• **PROVIDED INFORMATION**:

+---+

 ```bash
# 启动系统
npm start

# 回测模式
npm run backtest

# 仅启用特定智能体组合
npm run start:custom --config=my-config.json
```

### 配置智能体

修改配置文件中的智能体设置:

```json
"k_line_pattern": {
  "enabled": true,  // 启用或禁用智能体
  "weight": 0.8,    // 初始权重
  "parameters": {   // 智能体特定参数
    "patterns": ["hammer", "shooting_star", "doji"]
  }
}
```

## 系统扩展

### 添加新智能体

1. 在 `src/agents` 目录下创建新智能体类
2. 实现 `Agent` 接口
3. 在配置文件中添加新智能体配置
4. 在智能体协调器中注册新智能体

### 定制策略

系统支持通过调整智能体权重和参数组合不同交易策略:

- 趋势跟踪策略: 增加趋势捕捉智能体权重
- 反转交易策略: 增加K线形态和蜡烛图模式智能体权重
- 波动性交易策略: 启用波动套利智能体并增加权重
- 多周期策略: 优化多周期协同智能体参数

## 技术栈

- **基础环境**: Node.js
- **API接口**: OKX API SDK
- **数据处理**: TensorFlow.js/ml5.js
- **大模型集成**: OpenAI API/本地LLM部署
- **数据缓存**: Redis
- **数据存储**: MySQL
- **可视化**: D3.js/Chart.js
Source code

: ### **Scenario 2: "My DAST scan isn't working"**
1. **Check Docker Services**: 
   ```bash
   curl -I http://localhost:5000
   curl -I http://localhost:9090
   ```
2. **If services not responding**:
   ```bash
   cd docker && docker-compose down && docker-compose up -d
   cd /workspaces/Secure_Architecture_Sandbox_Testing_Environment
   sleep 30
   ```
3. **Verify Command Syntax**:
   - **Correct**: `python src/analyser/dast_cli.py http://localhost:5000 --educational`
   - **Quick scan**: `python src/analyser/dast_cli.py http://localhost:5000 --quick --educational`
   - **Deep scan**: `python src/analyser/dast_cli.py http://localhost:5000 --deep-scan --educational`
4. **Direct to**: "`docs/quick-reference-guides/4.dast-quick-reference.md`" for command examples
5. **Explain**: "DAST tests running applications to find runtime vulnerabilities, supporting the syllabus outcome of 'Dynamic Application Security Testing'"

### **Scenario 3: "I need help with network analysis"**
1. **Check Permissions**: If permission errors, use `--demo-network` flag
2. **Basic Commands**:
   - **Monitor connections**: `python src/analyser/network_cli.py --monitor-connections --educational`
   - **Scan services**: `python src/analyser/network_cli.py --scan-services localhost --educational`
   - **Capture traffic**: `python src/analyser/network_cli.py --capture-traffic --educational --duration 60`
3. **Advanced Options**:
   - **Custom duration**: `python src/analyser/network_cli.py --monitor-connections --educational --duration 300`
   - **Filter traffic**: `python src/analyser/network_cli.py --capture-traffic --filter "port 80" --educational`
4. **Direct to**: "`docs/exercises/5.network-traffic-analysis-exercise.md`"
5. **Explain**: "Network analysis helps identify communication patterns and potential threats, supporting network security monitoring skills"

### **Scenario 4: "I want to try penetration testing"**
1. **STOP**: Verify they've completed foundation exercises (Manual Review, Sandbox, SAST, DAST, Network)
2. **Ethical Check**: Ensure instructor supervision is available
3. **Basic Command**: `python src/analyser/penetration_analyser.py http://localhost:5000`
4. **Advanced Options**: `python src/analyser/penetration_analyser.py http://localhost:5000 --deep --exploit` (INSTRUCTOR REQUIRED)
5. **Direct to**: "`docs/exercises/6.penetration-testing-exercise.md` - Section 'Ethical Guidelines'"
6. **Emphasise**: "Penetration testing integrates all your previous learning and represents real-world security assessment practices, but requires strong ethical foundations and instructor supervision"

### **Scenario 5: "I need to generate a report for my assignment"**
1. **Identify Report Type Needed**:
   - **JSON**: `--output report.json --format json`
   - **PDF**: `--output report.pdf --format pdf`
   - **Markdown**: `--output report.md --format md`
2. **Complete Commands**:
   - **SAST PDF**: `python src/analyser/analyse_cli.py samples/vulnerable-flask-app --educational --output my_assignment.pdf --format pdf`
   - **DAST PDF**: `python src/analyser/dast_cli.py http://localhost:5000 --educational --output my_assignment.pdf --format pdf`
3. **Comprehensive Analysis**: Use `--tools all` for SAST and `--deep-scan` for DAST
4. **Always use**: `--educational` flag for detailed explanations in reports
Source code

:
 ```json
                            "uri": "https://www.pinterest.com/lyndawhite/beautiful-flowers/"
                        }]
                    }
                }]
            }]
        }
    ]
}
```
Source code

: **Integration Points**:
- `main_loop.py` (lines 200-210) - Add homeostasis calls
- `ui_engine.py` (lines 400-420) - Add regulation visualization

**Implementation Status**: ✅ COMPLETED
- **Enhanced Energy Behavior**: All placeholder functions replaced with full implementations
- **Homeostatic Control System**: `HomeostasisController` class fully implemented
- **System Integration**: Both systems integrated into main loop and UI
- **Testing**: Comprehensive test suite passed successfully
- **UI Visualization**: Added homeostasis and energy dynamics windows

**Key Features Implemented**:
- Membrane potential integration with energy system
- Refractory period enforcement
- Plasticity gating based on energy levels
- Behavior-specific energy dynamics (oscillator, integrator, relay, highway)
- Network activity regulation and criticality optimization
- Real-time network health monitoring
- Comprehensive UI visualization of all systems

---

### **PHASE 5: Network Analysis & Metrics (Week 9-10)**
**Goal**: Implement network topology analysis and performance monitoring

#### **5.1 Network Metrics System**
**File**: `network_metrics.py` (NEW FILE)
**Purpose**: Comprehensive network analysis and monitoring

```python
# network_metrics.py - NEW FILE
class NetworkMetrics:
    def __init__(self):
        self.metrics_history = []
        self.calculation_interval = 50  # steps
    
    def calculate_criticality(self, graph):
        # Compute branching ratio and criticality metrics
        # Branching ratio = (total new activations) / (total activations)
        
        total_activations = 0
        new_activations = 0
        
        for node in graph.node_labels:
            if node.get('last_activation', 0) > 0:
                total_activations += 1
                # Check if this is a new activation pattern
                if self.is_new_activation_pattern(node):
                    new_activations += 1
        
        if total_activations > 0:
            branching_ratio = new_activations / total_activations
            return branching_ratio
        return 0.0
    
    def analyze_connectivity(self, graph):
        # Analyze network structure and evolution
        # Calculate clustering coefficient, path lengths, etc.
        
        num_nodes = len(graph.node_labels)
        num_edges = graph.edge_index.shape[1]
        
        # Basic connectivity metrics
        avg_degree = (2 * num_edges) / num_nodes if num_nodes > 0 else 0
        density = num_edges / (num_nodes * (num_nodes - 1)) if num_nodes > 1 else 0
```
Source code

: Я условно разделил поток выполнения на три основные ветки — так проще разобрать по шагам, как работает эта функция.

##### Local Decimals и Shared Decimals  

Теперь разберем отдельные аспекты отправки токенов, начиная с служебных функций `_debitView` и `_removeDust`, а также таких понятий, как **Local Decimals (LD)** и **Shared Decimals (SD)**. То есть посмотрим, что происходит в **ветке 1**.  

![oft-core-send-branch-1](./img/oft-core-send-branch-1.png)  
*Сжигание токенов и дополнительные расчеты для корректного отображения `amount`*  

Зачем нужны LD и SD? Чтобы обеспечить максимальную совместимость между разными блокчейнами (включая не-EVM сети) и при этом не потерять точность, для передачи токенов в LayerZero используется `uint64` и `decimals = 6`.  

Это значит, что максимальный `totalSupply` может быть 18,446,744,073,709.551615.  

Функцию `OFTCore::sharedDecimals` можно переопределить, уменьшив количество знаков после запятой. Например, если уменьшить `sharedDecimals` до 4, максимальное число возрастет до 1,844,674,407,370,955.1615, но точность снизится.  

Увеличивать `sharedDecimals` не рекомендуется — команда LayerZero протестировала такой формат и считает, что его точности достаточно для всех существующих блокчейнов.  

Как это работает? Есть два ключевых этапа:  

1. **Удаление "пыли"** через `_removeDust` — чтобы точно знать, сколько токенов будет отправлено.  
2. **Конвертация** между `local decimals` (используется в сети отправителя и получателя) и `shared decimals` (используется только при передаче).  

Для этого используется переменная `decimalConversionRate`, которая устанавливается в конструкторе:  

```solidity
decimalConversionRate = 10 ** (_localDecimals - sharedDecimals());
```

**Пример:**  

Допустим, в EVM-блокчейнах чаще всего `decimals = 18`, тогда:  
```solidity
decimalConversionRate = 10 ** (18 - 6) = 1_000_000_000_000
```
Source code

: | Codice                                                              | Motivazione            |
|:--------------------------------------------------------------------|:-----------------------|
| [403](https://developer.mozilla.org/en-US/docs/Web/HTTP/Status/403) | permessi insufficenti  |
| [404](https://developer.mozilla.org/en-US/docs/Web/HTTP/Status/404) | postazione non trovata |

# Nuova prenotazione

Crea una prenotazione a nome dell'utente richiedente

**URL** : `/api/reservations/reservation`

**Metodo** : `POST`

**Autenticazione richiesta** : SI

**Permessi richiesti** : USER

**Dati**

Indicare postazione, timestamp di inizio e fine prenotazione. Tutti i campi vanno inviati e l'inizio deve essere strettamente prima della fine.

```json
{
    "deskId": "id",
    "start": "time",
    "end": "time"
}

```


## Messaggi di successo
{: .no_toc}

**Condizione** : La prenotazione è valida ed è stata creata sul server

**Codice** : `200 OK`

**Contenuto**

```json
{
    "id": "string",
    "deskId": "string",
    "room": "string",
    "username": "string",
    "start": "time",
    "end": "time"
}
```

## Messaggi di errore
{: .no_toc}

+---+

• **TASK OBJECTIVE**:
Please go over the data above and copy each line with "используется" in it.

• **RESULT OF THE EXERCISE**:
Зачем нужны LD и SD? Чтобы обеспечить максимальную совместимость между разными блокчейнами (включая не-EVM сети) и при этом не потерять точность, для передачи токенов в LayerZero используется `uint64` и `decimals = 6`.  
2. **Конвертация** между `local decimals` (используется в сети отправителя и получателя) и `shared decimals` (используется только при передаче).  
Для этого используется переменная `decimalConversionRate`, которая устанавливается в конструкторе:  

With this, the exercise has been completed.